I think we may disagree on whether shaming individuals is good public policy or is a good way to further deter smoking. This debate arises (does shame work and is it worth it) in other areas.
posted by ClaudiaCenter at 10:18 AM on December 28, 2012


just smoked a cigar. indoors. a Mehari. only the mice complained and fuck them, they're rodents. drank a strong beer as well. St. Ambroise Vintage 2011 (it was a pretty good year). with Neil Diamond Hot August Night getting played loud from the next room.

a damned fine few minutes.

call it a guilty pleasure if you must, but I was feeling no guilt. or pain.
posted by philip-random at 10:32 PM on December 28, 2012


E-cigs have been one of the best purchases I've ever made. It's definitely something that requires some research first - like many people, I started with a Blu kit and learned quickly that it sucked, moved up to a Volt cig-alike, then eGo, then onto a variable voltage mod. It's fantastic compared to cigarettes. My senses of taste and smell are back, I can breathe, I have energy. I could not successfully quit cigarettes before. A lot of the time people are introduced via crappy gas station or mall kiosk e-cigs, which are TERRIBLE, but when you get a decent device (which is not very expensive) and decent juice it's amazing.

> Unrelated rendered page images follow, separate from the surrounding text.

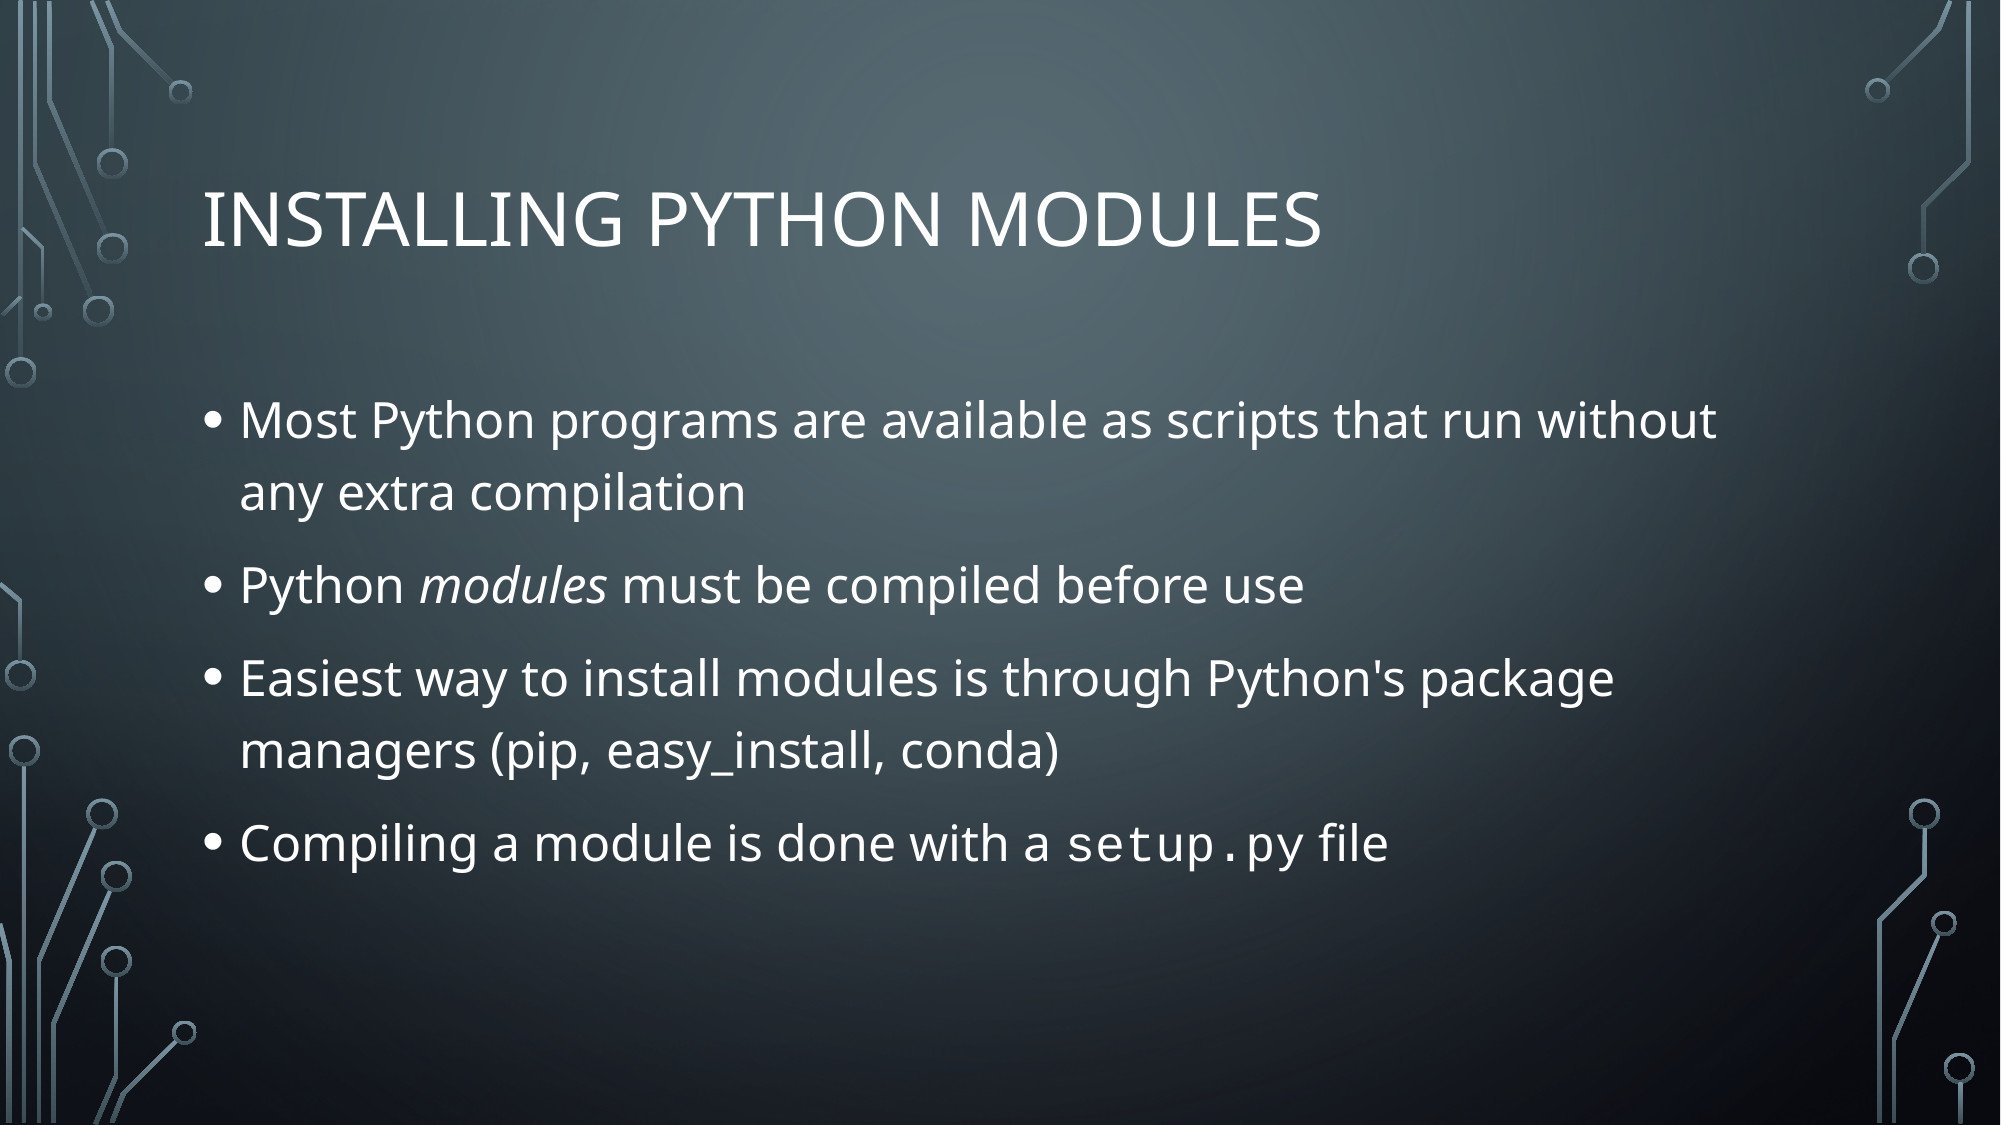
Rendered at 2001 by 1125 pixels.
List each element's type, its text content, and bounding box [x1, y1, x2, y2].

title Installing Python Modules [187, 101, 1813, 344]
list Most Python programs are available as scripts that run without any extra compilation Python modules must be compiled before use Easiest way to install modules is through Python's package managers (pip, easy_install, conda) Compiling a module is done with a setup.py file [187, 369, 1813, 950]
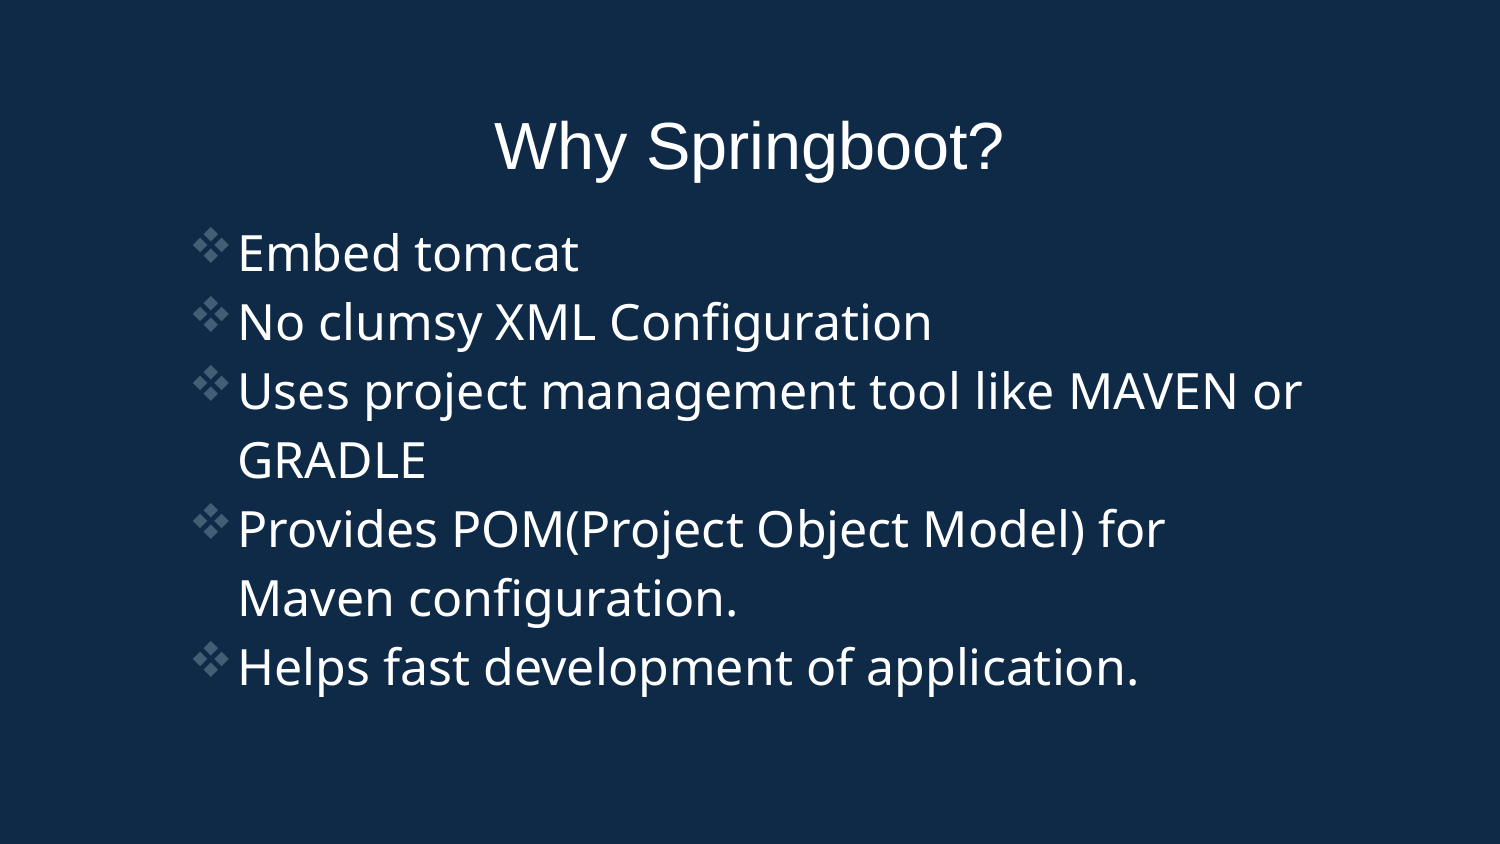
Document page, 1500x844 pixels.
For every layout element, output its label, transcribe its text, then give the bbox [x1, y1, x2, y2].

list Embed tomcat No clumsy XML Configuration Uses project management tool like MAVEN or GRADLE Provides POM(Project Object Model) for Maven configuration. Helps fast development of application. [147, 197, 1348, 670]
title Why Springboot? [150, 87, 1350, 168]
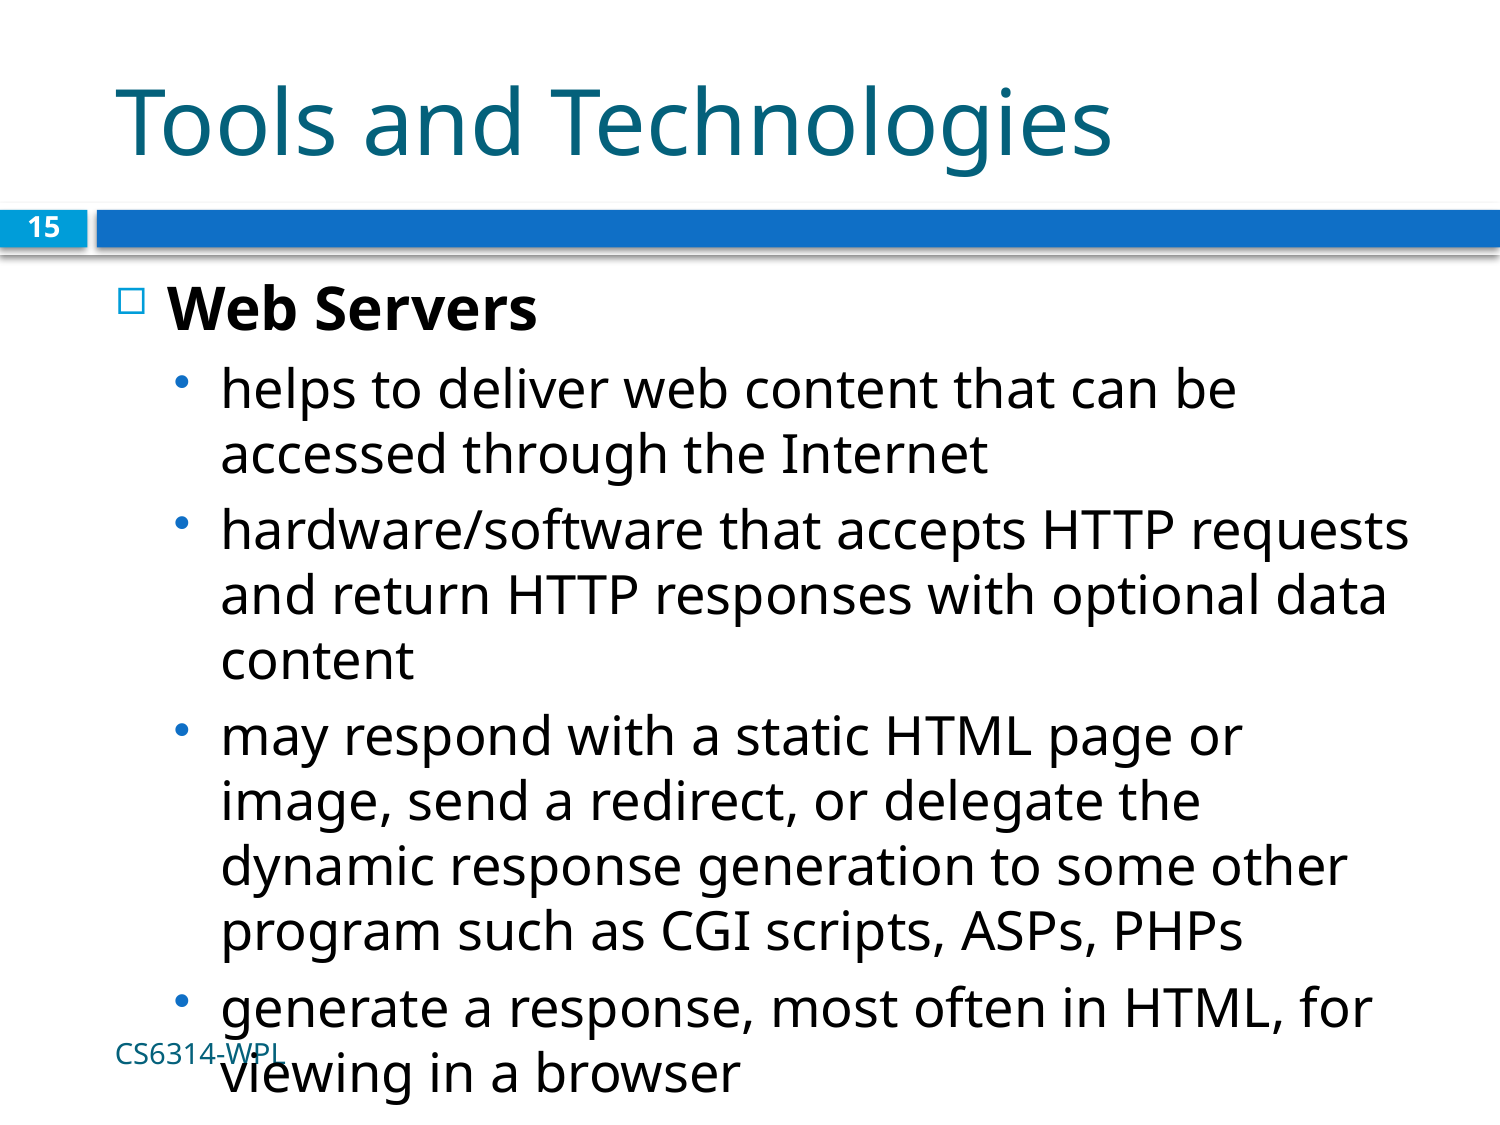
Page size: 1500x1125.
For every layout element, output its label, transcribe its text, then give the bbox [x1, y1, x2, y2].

slide_number 15 [0, 208, 88, 249]
list Web Servers helps to deliver web content that can be accessed through the Internet hardware/software that accepts HTTP requests and return HTTP responses with optional data content may respond with a static HTML page or image, send a redirect, or delegate the dynamic response generation to some other program such as CGI scripts, ASPs, PHPs generate a response, most often in HTML, for viewing in a browser [100, 262, 1439, 1001]
footer CS6314-WPL [99, 1025, 990, 1085]
title Tools and Technologies [100, 37, 1439, 201]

Out of curiosity, as my girlfriend's mom is in a perpetual battle to quit her toxic habit, where do you land if you jump to the end of the chain? It sounds like you're saying eGo with some modifications, but what's the best thing?
posted by kafziel at 11:53 PM on December 28, 2012


It seems like some folks are surprised to learn that some people are assholes and have decided that can't possibly be true, it is smokers that are assholes. Always. Who would ever have thought that rude and inconsiderate people make rude and inconsiderate smokers?